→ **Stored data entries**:
* * * * * * *

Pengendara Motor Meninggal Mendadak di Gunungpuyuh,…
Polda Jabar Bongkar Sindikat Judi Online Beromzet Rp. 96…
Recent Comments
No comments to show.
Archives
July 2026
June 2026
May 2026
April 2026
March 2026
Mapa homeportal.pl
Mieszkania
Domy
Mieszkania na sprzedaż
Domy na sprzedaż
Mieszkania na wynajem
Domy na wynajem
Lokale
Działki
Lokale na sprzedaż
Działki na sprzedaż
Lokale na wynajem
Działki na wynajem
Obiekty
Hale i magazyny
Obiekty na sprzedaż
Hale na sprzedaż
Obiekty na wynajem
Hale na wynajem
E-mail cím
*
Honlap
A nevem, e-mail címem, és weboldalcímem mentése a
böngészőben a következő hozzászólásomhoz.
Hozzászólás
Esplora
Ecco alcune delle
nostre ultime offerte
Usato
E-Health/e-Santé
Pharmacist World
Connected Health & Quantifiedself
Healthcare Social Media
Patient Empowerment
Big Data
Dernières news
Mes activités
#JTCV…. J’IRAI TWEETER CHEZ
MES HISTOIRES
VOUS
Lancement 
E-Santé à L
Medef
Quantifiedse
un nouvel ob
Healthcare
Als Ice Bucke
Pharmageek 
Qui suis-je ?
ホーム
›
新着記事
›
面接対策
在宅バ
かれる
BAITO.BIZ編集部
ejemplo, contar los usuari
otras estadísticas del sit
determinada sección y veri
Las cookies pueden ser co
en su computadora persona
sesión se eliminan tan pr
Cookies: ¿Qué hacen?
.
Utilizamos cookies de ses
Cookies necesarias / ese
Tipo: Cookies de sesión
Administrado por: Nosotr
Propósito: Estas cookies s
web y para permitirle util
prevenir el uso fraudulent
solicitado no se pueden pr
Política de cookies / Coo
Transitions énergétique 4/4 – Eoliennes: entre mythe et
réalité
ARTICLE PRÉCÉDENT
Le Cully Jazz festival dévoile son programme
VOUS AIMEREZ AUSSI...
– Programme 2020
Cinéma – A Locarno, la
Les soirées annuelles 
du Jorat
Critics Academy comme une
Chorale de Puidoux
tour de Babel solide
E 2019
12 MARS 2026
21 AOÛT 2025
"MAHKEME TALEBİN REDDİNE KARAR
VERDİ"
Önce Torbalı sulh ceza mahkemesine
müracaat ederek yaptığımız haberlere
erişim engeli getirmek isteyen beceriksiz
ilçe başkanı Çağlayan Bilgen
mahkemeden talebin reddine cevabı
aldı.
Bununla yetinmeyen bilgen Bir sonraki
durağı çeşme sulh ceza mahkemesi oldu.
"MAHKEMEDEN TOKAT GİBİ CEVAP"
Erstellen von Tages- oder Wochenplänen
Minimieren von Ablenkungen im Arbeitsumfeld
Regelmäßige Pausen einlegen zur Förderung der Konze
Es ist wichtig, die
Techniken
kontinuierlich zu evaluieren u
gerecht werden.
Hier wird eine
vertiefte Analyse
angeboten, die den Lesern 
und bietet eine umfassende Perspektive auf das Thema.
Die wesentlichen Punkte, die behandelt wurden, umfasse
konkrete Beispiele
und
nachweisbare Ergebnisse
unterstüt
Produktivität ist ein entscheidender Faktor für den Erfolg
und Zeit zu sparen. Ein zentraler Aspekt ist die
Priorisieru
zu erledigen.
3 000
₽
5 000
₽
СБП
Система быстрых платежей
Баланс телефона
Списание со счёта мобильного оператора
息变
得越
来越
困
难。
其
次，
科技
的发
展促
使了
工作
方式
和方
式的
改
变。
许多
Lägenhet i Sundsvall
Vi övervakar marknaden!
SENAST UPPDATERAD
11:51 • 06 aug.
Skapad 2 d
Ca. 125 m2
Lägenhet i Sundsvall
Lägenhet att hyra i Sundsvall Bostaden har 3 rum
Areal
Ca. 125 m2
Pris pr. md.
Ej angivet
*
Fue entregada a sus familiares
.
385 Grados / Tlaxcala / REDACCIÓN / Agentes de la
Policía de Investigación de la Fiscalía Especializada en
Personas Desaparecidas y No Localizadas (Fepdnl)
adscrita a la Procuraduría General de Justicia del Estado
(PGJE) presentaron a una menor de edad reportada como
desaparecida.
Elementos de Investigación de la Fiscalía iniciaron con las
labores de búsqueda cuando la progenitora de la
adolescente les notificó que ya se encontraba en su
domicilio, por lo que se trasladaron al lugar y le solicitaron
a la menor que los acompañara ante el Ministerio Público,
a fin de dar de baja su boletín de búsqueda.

* * * * * * *

When the word "Healthcare" shows up in a line of the entries, report that line.

→ **Expected output**:
Healthcare Social Media
Healthcare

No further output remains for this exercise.